*** DATASET RECORDS Section Begins ***

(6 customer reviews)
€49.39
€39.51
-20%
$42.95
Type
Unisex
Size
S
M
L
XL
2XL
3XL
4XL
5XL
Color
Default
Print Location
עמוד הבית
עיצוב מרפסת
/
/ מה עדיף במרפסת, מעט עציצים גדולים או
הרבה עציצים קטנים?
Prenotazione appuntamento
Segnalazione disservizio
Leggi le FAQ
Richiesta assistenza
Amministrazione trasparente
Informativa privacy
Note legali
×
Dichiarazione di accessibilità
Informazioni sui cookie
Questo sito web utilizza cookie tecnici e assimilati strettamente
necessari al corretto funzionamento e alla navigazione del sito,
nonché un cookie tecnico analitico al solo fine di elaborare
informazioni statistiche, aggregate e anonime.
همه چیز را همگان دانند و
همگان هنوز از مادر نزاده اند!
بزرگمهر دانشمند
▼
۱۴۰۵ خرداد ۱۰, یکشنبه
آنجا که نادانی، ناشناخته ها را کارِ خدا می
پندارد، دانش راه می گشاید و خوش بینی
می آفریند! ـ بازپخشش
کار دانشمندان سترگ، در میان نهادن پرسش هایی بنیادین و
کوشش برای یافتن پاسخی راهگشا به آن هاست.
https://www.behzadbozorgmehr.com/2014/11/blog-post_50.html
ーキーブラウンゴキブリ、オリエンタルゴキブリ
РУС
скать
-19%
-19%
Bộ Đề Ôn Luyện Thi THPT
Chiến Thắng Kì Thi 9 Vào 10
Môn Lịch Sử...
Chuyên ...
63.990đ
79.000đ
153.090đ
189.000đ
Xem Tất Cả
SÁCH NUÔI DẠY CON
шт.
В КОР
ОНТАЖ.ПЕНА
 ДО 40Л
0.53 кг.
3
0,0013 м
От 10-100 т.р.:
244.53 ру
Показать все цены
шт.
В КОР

*** DATASET RECORDS Section Ends ***
*** DATASET RECORDS Section Begins ***

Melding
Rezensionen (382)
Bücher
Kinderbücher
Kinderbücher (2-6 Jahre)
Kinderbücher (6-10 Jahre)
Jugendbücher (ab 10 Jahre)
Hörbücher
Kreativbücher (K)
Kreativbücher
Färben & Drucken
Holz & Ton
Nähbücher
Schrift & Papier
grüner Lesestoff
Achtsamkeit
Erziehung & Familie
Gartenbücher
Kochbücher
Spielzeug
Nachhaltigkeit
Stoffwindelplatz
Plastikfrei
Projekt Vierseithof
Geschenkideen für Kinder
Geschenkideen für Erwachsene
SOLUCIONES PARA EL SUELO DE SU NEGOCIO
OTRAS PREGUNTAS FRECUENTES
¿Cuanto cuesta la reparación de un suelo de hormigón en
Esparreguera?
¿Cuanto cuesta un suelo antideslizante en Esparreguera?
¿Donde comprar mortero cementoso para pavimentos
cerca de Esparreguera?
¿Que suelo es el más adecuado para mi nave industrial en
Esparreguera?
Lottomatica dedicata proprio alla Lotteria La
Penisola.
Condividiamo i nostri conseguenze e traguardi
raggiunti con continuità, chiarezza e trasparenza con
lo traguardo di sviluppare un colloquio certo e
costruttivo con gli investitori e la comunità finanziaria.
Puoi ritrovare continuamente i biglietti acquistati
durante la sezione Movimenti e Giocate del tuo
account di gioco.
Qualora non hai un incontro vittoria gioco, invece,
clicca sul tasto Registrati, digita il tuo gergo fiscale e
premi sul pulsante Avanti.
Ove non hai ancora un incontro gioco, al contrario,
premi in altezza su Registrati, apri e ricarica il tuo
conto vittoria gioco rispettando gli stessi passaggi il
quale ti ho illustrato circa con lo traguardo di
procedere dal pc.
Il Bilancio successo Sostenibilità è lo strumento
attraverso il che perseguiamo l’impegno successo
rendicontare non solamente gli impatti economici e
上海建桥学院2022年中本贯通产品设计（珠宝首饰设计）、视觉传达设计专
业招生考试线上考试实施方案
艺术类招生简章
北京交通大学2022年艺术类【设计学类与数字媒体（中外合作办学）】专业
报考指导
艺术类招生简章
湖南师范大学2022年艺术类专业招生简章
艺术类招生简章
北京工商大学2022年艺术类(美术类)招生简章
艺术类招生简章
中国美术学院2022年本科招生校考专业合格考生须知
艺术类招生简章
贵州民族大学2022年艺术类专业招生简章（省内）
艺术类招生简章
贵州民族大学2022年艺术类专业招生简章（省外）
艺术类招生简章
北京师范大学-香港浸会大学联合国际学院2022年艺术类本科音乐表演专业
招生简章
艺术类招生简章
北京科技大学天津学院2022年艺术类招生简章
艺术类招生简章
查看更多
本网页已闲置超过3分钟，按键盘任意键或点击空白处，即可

*** DATASET RECORDS Section Ends ***
*** DATASET RECORDS Section Begins ***

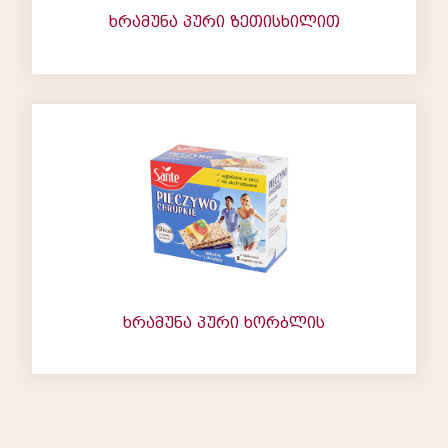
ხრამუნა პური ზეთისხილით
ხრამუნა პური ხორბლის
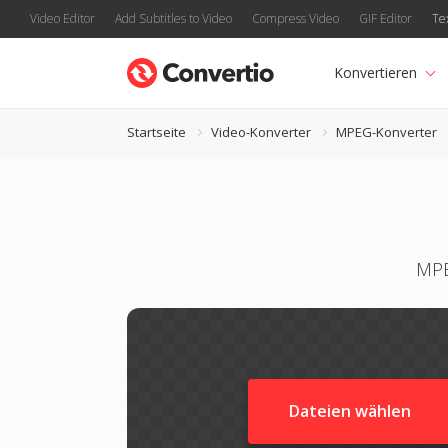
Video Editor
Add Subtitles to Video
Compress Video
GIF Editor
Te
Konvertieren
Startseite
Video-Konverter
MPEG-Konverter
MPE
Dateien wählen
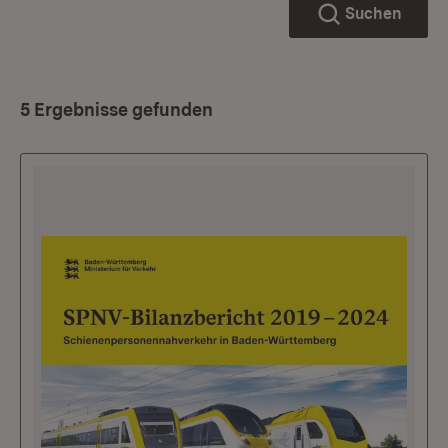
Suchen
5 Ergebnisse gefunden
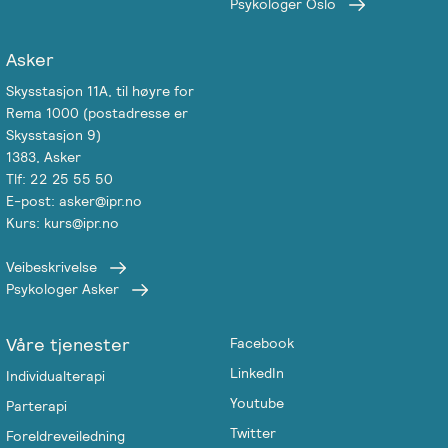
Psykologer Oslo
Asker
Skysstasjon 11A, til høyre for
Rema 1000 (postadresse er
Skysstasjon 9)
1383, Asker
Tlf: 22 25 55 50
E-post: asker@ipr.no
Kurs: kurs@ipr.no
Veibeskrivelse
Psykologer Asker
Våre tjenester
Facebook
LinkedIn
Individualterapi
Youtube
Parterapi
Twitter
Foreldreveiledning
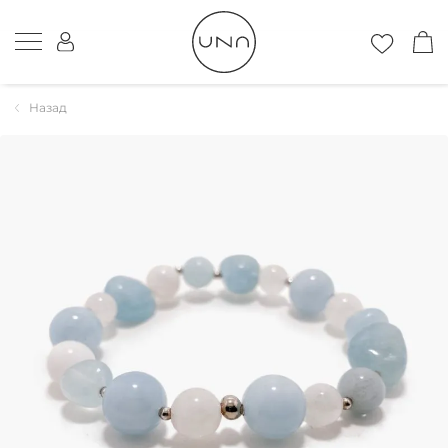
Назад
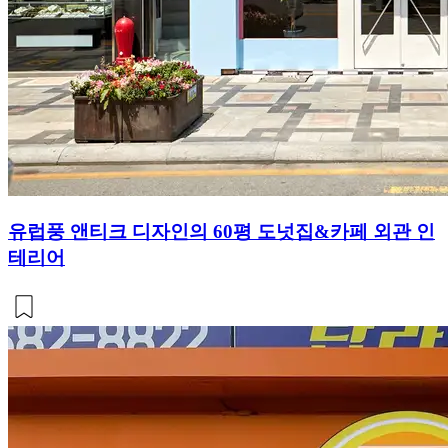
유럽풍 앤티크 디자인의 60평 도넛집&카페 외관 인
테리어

*** DATASET RECORDS Section Ends ***

## TRY IT
Please output exactly the lines between the one holding "(6 customer reviews)" and the one holding "Dichiarazione di accessibilità" in the records above, inclusive, and nothing more.

## ANSWER
(6 customer reviews)
€49.39
€39.51
-20%
$42.95
Type
Unisex
Size
S
M
L
XL
2XL
3XL
4XL
5XL
Color
Default
Print Location
עמוד הבית
עיצוב מרפסת
/
/ מה עדיף במרפסת, מעט עציצים גדולים או
הרבה עציצים קטנים?
Prenotazione appuntamento
Segnalazione disservizio
Leggi le FAQ
Richiesta assistenza
Amministrazione trasparente
Informativa privacy
Note legali
×
Dichiarazione di accessibilità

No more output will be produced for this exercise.